▶ **Provided records**:
****************

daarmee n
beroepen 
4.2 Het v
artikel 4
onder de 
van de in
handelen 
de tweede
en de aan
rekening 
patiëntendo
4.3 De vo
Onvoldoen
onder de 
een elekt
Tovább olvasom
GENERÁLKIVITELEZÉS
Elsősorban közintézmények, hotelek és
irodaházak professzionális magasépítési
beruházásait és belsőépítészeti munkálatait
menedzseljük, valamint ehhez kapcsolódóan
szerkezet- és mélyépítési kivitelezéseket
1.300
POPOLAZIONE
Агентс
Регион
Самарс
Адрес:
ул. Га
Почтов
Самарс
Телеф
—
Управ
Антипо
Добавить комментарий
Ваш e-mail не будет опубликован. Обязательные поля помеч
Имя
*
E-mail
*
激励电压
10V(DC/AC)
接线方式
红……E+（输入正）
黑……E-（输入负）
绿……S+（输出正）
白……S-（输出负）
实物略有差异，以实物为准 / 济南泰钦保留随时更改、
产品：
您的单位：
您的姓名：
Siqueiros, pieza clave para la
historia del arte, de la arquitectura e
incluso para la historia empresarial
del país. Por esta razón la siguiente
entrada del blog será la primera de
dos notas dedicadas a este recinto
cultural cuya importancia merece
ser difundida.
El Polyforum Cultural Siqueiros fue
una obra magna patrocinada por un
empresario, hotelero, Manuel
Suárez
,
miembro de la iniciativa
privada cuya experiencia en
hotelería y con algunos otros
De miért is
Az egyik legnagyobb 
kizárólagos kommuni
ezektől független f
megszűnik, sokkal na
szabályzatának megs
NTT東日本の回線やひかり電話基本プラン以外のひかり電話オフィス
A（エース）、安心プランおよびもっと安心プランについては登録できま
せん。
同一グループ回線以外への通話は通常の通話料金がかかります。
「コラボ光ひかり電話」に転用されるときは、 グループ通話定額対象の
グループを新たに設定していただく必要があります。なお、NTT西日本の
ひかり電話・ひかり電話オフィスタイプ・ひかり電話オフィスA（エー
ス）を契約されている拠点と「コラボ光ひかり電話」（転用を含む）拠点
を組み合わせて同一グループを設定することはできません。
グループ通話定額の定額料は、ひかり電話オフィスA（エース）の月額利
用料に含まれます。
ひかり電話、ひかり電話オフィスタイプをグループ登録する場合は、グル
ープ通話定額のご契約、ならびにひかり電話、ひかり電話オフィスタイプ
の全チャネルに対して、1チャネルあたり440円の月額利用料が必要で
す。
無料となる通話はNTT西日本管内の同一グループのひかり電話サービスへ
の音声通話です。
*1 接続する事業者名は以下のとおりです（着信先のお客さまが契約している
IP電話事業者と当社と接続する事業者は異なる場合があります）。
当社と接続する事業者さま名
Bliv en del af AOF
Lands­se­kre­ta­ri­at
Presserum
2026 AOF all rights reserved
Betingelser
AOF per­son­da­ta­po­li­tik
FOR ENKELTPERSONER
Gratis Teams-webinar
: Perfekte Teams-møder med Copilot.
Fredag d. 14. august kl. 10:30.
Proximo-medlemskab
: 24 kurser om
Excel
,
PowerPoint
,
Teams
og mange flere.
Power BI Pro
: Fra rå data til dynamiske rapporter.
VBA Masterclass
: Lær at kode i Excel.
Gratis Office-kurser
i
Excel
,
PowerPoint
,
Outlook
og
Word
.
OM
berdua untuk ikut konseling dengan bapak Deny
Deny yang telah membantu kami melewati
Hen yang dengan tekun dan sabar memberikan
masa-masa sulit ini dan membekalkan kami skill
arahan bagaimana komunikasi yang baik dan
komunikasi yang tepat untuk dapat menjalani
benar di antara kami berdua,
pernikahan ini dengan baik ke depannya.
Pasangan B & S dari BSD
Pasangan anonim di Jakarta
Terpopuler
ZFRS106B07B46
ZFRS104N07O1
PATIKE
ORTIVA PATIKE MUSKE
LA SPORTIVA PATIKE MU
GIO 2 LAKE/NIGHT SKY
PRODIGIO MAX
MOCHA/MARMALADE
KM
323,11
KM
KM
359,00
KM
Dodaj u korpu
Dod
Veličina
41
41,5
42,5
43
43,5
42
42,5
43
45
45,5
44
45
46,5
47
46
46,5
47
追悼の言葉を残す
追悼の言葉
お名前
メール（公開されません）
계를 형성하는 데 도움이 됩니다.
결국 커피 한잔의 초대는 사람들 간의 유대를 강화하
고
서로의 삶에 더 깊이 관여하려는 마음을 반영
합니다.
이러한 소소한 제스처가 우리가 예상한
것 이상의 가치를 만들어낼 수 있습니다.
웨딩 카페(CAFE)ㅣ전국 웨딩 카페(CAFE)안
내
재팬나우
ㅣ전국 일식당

****************

Which lines in the listing above contain the string "ひかり電話オフィスA"? Pick out each one and copy it in full.

ひかり電話・ひかり電話オフィスタイプ・ひかり電話オフィスA（エー
グループ通話定額の定額料は、ひかり電話オフィスA（エース）の月額利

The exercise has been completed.